[Django]-Django: Equivalent of "select [column name] from [tablename]"

81👍

Of course, values and values_list will retrieve the raw values from the database. Django can’t work its “magic” on a model which means you don’t get to traverse relationships because you’re stuck with the id the foreign key is pointing towards, rather than the ForeignKey field.

If you need to filters those values, you could do the following (assuming column_name is a ForeignKey pointing to MyModel):

ids = Entry.objects.values_list('column_name', flat=True).filter(...)
my_models = MyModel.objects.filter(pk__in=set(ids))

Here’s a documentation for values_list()

👤roam

13👍

To restrict a query set to a specific column(s) you use .values(columname)
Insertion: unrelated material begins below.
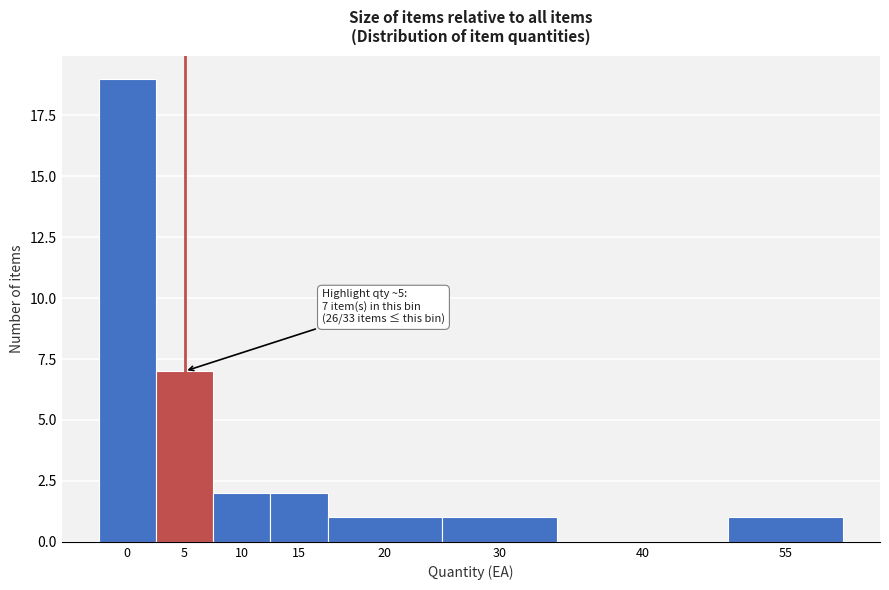

Reading right to left, list all the values displayed in this chart.

55=1	40=0	30=1	20=1	15=2	10=2	5=7	0=19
You should also probably add distinct to the end, so your query will end being:

Entry.objects.filter(myfilter).values(columname).distinct()

See: https://docs.djangoproject.com/en/dev/ref/models/querysets/#django.db.models.query.QuerySet.values

for more information

Depending on your answer in the comment, I’ll come back and edit.

Edit:

I’m not certain if the approach is right one though. You can get all of your objects in a python list by getting a normal queryset via filter and then doing:

myobjectlist = map(lambda x: x.mycolumnname, myqueryset)

The only problem with that approach is if your queryset is large your memory use is going to be equally large.

Anyway, I’m still not certain on some of the specifics of the problem.

10👍

You have a model A with a foreign key to another model B, and you want to select the Bs which are referred to by some A. Is that right? If so, the query you want is just:

B.objects.filter(a__isnull = False)

If you have conditions on the corresponding A, then the query can be:

B.objects.filter(a__field1 = value1, a__field2 = value2, ...)

See Django’s backwards relation documentation for an explanation of why this works, and the ForeignKey.related_name option if you want to change the name of the backwards relation.